Your goal
Please return every line from the entries that has the string "Under" in it.

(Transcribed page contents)
+ + + +

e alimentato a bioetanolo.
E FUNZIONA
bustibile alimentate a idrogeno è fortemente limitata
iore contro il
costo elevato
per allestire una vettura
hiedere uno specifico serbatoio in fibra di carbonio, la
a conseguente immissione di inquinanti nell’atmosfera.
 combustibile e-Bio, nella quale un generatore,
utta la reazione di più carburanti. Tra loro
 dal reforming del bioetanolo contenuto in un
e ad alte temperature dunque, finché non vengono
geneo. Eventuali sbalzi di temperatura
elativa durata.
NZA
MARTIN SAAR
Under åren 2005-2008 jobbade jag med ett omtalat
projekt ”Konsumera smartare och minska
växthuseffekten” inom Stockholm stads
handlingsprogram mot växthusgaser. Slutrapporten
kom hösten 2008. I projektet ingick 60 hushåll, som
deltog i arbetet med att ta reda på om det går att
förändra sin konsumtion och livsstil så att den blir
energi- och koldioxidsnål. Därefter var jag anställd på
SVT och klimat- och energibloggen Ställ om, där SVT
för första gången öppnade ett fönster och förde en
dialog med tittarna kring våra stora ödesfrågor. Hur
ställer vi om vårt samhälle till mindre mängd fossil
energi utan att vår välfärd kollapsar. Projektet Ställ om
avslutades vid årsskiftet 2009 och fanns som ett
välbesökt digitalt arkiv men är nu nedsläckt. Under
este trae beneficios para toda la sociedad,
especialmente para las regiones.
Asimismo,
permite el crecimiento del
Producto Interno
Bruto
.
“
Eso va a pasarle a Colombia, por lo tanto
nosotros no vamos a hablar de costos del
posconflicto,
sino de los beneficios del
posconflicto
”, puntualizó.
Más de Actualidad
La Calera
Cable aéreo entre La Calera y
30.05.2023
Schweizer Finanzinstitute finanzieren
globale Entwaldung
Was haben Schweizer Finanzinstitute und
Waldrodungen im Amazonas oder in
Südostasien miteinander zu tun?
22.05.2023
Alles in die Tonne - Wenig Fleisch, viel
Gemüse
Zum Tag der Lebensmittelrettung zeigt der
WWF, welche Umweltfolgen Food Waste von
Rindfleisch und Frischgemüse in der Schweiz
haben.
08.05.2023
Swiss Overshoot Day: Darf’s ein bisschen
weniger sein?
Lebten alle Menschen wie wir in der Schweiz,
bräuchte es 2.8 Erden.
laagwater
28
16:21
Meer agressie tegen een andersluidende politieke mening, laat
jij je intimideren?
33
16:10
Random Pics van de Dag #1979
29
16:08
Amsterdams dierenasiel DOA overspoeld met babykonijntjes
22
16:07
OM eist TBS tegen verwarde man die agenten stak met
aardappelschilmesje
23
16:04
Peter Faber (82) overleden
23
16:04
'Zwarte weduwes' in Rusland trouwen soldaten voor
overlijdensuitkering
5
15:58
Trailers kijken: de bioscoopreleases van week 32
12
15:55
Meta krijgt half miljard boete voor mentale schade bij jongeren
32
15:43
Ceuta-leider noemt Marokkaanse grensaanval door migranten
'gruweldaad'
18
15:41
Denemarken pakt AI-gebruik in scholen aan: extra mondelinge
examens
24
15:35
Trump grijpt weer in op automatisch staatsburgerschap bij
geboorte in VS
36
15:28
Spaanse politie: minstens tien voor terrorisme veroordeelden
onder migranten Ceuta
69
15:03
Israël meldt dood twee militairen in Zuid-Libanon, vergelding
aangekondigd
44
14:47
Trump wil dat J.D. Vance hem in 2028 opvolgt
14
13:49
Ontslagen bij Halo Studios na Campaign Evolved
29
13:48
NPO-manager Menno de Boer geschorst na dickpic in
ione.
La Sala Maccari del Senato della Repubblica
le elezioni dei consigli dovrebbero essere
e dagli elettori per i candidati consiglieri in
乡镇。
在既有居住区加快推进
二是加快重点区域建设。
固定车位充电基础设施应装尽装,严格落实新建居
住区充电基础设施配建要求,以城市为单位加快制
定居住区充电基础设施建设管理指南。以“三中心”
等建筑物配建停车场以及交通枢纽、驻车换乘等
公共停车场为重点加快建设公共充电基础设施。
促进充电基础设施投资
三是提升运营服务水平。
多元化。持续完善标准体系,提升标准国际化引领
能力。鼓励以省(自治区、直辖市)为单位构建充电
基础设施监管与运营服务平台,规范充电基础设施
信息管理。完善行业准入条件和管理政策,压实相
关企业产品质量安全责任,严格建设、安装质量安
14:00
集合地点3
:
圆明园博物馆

+ + + +

Answer to this problem
Under åren 2005-2008 jobbade jag med ett omtalat
välbesökt digitalt arkiv men är nu nedsläckt. Under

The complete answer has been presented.